Chapter 10 describes the conflict of tested subjects and available time--some subjects are postponed or ignored. To help, the administration encouraged the teachers to teach science and social studies through the reading block--assigning science books or sheets as reading assignments. Of course, that's a ridiculous way to teach science.
"Child development experts frequently stress that learning to solve problems is the keystone of successful intellectual development. Working in groups, asking questions, and seeking answers is possible for even the youngest students, when given the chance and the guidance. This takes time, this often cannot be scripted, this runs the risk of a classroom that is not quiet. But it is worth it--especially for children who don't learn these kinds of skills outside the classroom" (133).
I finished the book--enjoyed it. Having politicians and the public read this book would open a few eyes, I think. It helps to illustrate the juggling act and non-education issues that plague teachers. I'm going to end this post with a few quotes.
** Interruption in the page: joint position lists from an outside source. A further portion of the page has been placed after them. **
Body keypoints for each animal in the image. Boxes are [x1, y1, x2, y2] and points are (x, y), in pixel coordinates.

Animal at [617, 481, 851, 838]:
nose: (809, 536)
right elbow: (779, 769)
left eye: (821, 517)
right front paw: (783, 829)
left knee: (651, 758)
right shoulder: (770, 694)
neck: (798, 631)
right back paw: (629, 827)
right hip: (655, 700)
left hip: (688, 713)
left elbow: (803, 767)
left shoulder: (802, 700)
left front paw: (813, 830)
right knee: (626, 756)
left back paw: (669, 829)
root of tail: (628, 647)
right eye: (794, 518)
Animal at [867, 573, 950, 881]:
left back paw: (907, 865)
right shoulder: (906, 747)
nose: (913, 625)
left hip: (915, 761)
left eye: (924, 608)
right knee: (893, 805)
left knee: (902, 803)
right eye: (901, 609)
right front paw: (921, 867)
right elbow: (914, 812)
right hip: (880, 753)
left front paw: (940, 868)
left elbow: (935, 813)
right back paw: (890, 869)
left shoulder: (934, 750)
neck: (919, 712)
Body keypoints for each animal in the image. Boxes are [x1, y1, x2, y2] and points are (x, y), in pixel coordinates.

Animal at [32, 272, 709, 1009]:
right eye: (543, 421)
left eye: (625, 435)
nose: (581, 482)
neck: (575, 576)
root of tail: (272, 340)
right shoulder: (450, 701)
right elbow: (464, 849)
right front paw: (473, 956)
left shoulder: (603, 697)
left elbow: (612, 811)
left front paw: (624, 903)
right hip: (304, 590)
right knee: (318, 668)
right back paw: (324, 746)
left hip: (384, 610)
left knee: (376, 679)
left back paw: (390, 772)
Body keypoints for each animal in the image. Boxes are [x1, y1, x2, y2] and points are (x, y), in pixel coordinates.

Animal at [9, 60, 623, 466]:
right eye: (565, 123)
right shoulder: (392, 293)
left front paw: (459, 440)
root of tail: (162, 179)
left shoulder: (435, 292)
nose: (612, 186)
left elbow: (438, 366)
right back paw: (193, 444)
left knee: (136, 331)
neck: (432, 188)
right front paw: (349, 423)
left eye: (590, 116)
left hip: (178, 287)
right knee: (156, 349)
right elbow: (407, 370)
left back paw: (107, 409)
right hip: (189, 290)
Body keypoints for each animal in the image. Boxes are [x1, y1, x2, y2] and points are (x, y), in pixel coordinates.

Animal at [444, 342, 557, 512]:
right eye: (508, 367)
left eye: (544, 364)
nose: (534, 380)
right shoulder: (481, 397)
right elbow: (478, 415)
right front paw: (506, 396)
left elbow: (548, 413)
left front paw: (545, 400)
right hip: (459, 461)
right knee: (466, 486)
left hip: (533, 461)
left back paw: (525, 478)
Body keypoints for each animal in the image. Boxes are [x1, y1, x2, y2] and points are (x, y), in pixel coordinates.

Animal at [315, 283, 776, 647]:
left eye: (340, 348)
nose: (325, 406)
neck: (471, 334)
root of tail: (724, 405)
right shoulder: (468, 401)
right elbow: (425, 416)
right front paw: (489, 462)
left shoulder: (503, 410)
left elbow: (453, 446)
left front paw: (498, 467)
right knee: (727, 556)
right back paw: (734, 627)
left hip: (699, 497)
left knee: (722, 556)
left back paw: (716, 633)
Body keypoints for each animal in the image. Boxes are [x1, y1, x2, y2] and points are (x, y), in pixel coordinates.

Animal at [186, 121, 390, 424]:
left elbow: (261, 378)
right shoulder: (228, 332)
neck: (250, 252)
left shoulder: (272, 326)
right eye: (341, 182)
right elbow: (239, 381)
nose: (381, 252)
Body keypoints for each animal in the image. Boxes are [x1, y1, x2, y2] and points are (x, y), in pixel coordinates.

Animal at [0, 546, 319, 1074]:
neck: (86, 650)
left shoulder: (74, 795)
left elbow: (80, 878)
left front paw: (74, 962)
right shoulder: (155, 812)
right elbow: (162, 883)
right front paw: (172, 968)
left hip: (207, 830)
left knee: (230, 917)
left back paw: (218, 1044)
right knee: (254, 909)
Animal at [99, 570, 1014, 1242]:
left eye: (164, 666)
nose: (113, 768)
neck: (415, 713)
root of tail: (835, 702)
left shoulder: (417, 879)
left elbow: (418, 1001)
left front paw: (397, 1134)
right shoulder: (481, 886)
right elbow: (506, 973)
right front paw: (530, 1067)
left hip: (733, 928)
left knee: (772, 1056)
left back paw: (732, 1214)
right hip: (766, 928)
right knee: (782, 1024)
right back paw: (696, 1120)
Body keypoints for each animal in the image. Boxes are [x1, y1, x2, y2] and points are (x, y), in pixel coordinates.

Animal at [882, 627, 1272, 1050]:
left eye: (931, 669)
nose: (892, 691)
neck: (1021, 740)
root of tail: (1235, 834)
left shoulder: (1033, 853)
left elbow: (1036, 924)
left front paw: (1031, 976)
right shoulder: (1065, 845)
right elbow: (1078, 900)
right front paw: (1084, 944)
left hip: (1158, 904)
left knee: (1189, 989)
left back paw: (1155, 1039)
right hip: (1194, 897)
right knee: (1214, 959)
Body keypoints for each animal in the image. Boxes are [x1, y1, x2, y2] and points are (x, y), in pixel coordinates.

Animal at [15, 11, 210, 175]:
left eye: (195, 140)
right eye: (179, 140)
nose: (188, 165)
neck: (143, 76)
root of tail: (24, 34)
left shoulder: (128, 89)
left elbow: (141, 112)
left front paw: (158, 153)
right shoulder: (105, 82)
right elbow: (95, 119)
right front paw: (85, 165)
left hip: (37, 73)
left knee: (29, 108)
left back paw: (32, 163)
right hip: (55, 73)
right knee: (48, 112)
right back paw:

"The achievement gap is slave to the imagination gap and what author E.D. Hirsch Jr. calls the 'knowledge gap'; the first cannot be closed as long as the other two yawn large. It is not just because knowledge will motivate children, though that is a factor. It is because, as Hirsch points out, reading is meaningless without knowledge beyond the scope of what students might be able to decode in text" (138).
"Observers who aren't conspiracy theorists detect a symbiotic relationship among many of the private-sector beneficiaries of the school accountability movement... As several people involved in the crafting of No Child Left Behind told me, lobbyists for testing and school improvement businesses had a far greater role in the law's creation than did associations representing actual educators" (193).
"[A]ssessment experts emphasize it is merely a snippet of time, a snapshot taken on a yearlong trip, and should be treated as such. America's policymakers, eager to use test results as the basis for reform, either haven't gotten this message or choose not to heed it. They dismiss, too, the concerns of many academics that standardized tests tell you... about other factors such as family income, inherited aptitudes, a child's level of effort, or even, particularly for the emotionally disturbed, mood" (214).
"While there are analysts who so strongly believe that America's test scores predict workforce earnings that they have tied monetary value to each point, others assert that research shows no direct connection between scores and what the country ultimately wants its schoolchildren to become: well-paid, college-educated, responsible, motivated, and productive workers and citizens" (241).